Some of the women, including Appleby, have done a lot of marching through the decades.
“In college I was for solidarity and I came home and I thought my father was going to throw me out of the house,” said Appleby, who also marched for union rights in the 60s, and Roe v. Wade in the 70s.
Now, disheartened over president Trump’s stance on immigration, Appleby has renewed her activism.
“To stop immigration for whatever reason he has is just un-American,” said Appleby, whose English class back when she was teaching represented as many as 20 countries at a time.
“I could always tell which country was in trouble because those people ended up in my class,” Appleby said. "I just feel that my classes helped everybody to assimilate and to become American."

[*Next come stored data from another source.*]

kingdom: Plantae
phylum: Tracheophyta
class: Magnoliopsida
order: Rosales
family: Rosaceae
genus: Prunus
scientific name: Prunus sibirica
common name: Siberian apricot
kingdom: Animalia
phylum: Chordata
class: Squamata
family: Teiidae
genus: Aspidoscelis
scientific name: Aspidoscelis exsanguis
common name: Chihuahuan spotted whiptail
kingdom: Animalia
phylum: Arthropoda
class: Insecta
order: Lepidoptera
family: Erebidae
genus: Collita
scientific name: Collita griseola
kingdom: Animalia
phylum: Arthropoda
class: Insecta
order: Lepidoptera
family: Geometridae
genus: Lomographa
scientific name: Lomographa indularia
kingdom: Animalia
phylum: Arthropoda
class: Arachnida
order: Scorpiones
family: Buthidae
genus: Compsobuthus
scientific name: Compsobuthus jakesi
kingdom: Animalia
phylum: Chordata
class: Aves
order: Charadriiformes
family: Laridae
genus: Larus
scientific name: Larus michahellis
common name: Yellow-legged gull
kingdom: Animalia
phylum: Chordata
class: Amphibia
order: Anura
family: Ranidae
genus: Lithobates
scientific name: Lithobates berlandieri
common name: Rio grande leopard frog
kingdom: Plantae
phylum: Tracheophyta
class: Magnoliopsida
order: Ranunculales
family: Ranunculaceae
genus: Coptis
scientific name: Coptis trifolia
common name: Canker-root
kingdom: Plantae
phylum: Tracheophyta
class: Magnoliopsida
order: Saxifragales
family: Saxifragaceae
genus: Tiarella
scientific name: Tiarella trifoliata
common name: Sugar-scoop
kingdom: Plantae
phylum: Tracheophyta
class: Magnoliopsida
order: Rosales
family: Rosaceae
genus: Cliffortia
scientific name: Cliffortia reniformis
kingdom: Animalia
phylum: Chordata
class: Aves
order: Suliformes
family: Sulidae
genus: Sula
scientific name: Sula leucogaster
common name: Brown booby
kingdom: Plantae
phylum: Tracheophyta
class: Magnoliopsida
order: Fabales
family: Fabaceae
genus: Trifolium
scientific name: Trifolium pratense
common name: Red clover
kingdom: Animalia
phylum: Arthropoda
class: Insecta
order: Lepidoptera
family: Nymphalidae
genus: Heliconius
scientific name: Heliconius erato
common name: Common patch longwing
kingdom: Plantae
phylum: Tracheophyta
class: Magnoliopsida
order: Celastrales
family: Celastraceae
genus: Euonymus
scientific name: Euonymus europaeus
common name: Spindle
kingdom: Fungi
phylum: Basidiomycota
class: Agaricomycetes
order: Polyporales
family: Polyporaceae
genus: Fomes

Immigration is also on the mind of Rudolph, who said she can’t stop thinking about the uncertain future of Syrian refugees. The crisis echoes the Holocaust, she said.
“There’s no place for them to go in this world,” Rudolph said. “My God, it just brought it all back.”
Many of the women recounted growing up during the Great Depression, including Eve Rosenberg. She said severe poverty instilled in her the need to support one another.
“You understand what it means when you are at the bottom of the heap and you need a hand, somebody to help you get up,” Rosenberg said.
The women agreed they’ve seen the country come too far, and they won’t allow it to take a step back.
“We fought too hard and too much,” Appleby said.
Not everyone at the retirement home opposes the new administration. Out of respect for conservative residents the women have agreed: no politics at the dinner table.